Mesures complémentaires
Les « bonnes pratiques » évoquées en second point des mesures complémentaires, et cette charte de manière générale, renvoient aux paysans la responsabilité de l'empoisonnement par les pesticides, et c'est inadmissible puisque ce bien l'ANSES*, l'Etat et les firmes qui les mettent sur le marché qui en sont responsables !
Les pesticides représentent malheureusement une arme de compétitivité dans un contexte de libre-échange acharné ! Le modèle agro-industriel libéralisé enferme les paysan-ne-s dans la recherche permanente de volume et de productivité au travail, au détriment de la santé des humains, la leur en premier, et celle de l'environnement. Et cette charte ne permet aucune remise en question de notre modèle agricole : elle l'entérine.

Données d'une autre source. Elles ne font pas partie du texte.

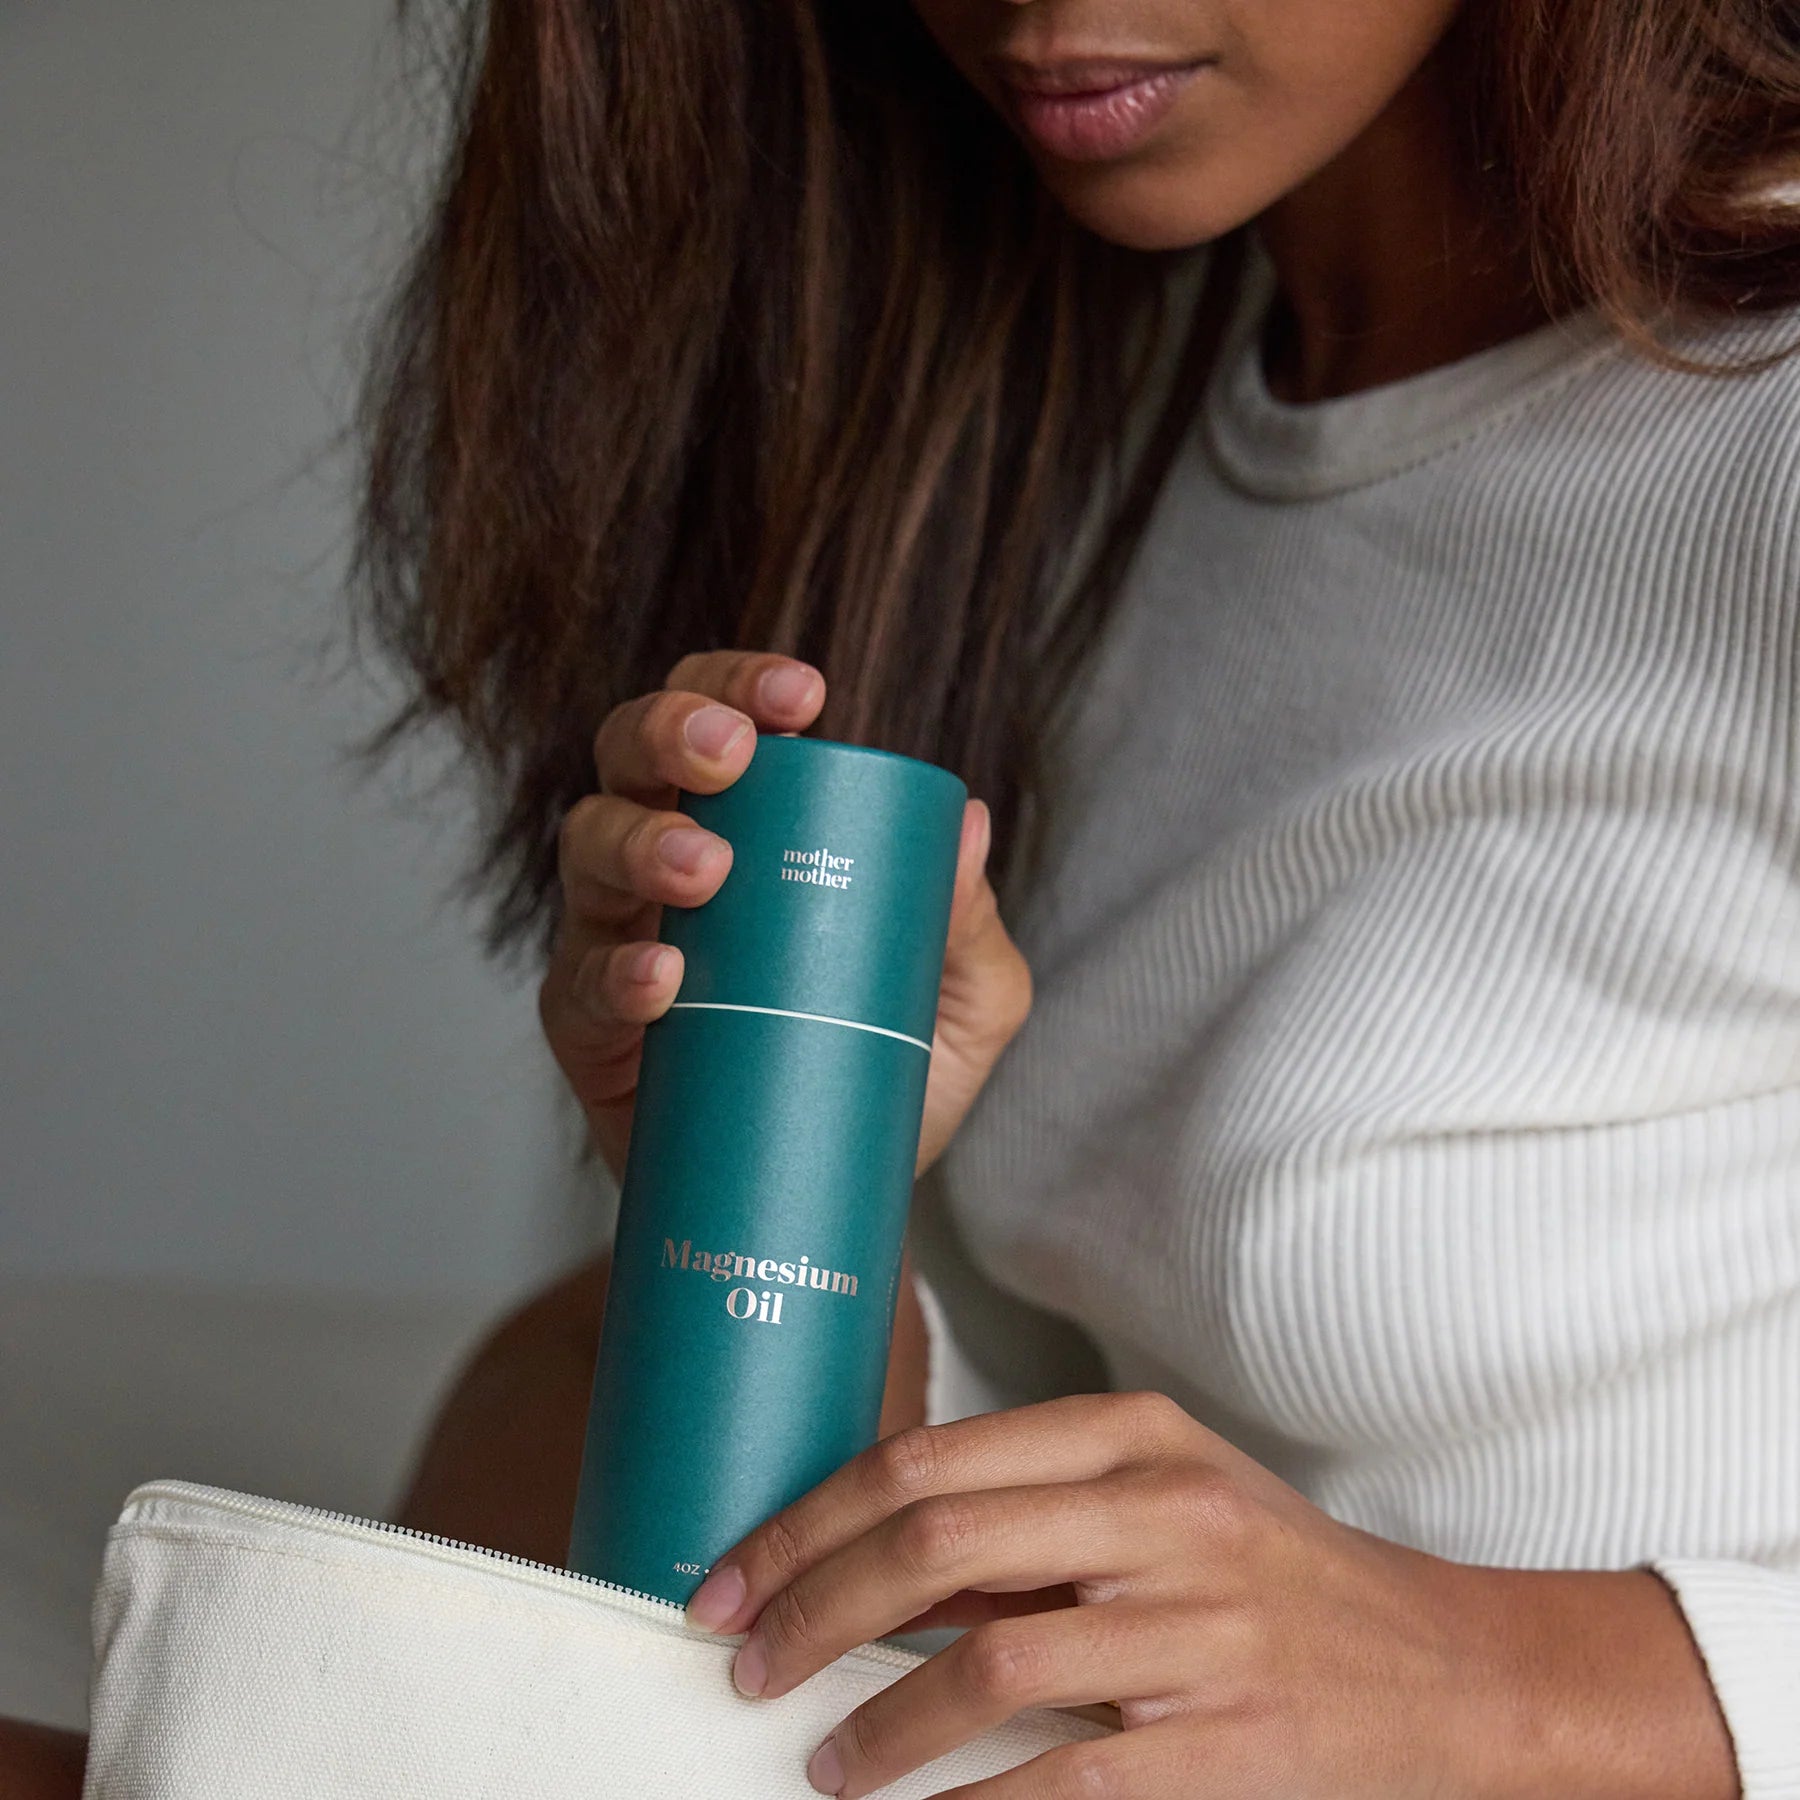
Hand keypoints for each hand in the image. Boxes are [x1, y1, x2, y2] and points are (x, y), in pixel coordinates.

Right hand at [538, 650, 1031, 1183]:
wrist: (828, 1209)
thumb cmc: (880, 1082)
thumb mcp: (960, 1007)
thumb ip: (966, 928)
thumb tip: (970, 825)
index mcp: (746, 829)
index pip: (721, 723)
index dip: (740, 684)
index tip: (805, 696)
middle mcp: (664, 862)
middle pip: (630, 757)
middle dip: (670, 732)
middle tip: (730, 755)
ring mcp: (616, 939)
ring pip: (587, 849)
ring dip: (639, 843)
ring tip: (706, 872)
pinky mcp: (586, 1029)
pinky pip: (577, 983)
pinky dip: (614, 971)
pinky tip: (660, 974)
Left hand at [682, 1394, 1738, 1799]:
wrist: (1445, 1667)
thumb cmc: (1274, 1574)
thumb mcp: (1159, 1501)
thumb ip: (1026, 1519)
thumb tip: (864, 1568)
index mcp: (1129, 1435)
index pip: (926, 1461)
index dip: (809, 1523)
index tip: (733, 1580)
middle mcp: (1161, 1511)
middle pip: (937, 1540)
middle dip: (811, 1605)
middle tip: (743, 1663)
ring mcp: (1201, 1622)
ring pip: (989, 1661)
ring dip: (879, 1720)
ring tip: (824, 1758)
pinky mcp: (1229, 1738)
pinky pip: (1067, 1778)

Puisqu'il s'agit d'une « charte d'engagements », nous devons avoir l'honnêteté de nous engager vraiment et de prendre pour une fois des décisions contraignantes ! Cette Charte se doit d'être ambitieuse et de répondre aux attentes des paysan-nes, des élu-e-s et des citoyen-ne-s ; sans quoi la déception et le ras-le-bol n'en seront qu'exacerbés. Soyons responsables : faisons de cette charte d'engagements des utilisateurs agricoles de « produits phytopharmaceutiques » de la Charente un véritable point de départ à notre trajectoire de sortie des pesticides.